### KUTIPAN TERPILIH
# # # #

BAB I
PENDAHULUAN
A. Latar Belakang
Al-qur’an adalah kamullah yang
diturunkan kepada nabi Muhammad SAW melalui malaikat Jibril sebagai suatu
mu’jizat yang paling agung. Bahwasanya Allah yang maha agung serta mulia
mempunyai para ahli dari golongan manusia. Dikatakan “siapakah mereka ya
Rasulallah?” Rasulullah SAW. Bersabda: ahlu al-Qur’an, mereka adalah ahlullah
yang telah dikhususkan dan telah diistimewakan uleh Allah SWT.
Allah SWT Tidak akan
menerima suatu amal perbuatan kecuali perbuatan itu dilakukan dengan ikhlas,
tulus serta benar maksud ketulusan atau kemurniannya suatu perbuatan itu
sendiri adalah sesuatu yang dituntut untuk dilakukan semata pada
Allah SWT sedangkan kebenaran suatu perbuatan yakni sesuai dengan dasar-dasar
tujuan syar’I.

# # # #

### DATA YANG DIBERIKAN

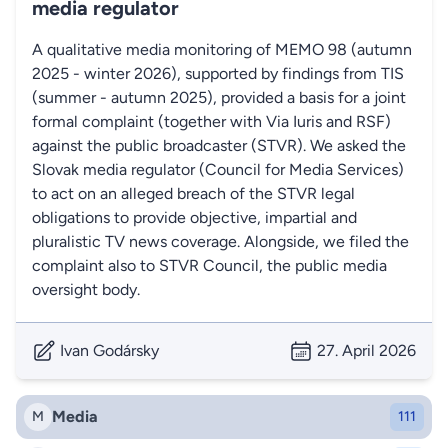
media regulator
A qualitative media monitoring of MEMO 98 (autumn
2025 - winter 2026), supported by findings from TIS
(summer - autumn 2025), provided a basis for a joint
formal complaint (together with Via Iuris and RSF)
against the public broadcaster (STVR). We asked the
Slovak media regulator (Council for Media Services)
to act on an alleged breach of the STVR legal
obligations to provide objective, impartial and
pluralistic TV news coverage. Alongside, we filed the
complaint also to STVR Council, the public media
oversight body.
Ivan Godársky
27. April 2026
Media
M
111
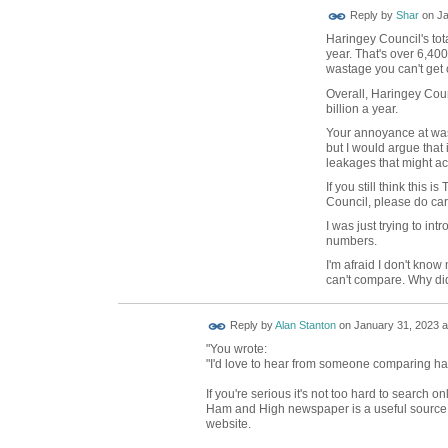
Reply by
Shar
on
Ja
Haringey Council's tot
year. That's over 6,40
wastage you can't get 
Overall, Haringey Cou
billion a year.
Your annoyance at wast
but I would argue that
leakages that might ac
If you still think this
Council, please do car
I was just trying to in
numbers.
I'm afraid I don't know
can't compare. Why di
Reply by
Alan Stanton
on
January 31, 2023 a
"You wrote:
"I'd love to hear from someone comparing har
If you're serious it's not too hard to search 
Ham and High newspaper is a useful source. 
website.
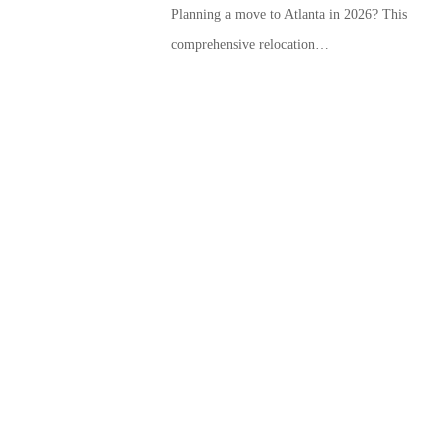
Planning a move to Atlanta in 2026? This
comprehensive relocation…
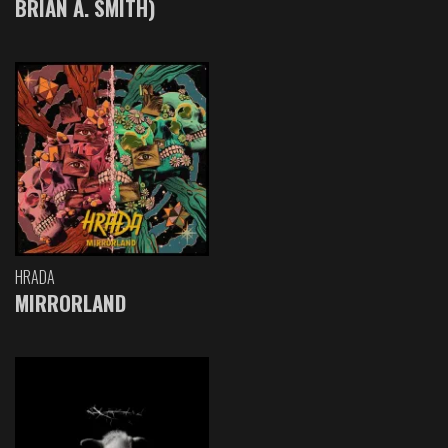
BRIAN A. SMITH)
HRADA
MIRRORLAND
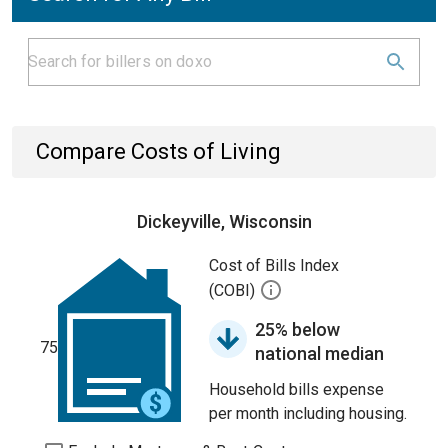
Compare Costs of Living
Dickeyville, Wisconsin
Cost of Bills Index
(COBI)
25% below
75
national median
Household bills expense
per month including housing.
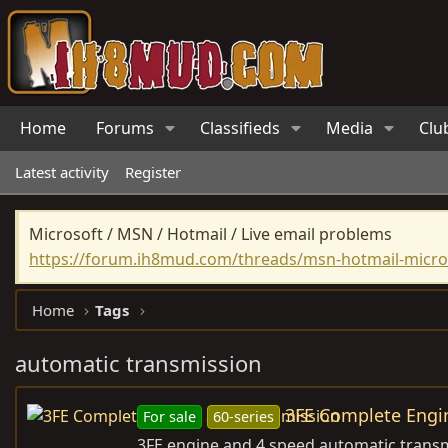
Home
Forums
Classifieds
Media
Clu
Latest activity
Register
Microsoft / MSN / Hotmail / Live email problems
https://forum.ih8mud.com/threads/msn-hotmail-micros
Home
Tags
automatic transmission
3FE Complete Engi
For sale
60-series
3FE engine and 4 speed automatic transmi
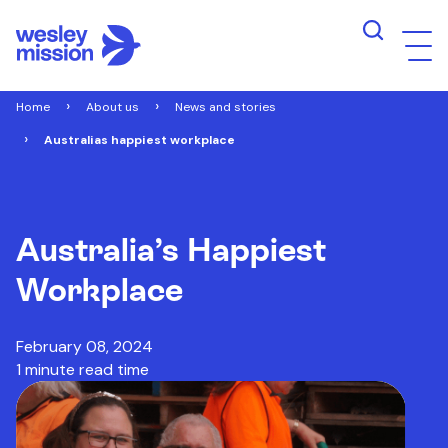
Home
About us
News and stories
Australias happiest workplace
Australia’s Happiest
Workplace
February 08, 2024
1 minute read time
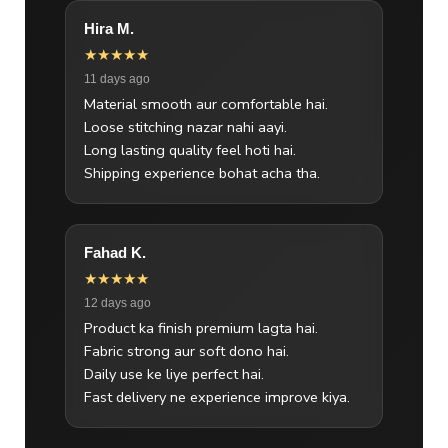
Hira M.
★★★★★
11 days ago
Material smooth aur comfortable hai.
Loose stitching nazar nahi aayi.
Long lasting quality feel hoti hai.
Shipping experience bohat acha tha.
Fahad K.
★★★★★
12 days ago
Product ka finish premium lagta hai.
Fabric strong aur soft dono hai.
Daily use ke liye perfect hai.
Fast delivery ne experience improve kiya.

# # # #

### PERINTAH KERJA 1
Tentukan apakah setiap pernyataan berikut sesuai dengan kutipan tentang Al-Qur'an di atas, lalu jawab ya atau tidak disertai kata-kata penentunya yang dikutip persis dari kutipan itu. (a) Al-Qur'an diturunkan kepada Nabi Muhammad SAW melalui malaikat Jibril. (b) Allah SWT menerima setiap amal perbuatan tanpa syarat apa pun. (c) Kebenaran suatu perbuatan berarti perbuatan itu sesuai dengan dasar-dasar tujuan syar'i.
### PERINTAH KERJA 2
Hitung jumlah baris dalam catatan yang memuat kata "regulator". Tuliskan angkanya saja.

### JAWABAN LATIHAN 1
(a) Ya: "diturunkan kepada nabi Muhammad SAW melalui malaikat Jibril"
(b) Tidak: "menerima suatu amal perbuatan kecuali perbuatan itu dilakukan dengan ikhlas"
(c) Ya: "kebenaran suatu perbuatan yakni sesuai dengan dasar-dasar tujuan syar’I"

### JAWABAN LATIHAN 2
2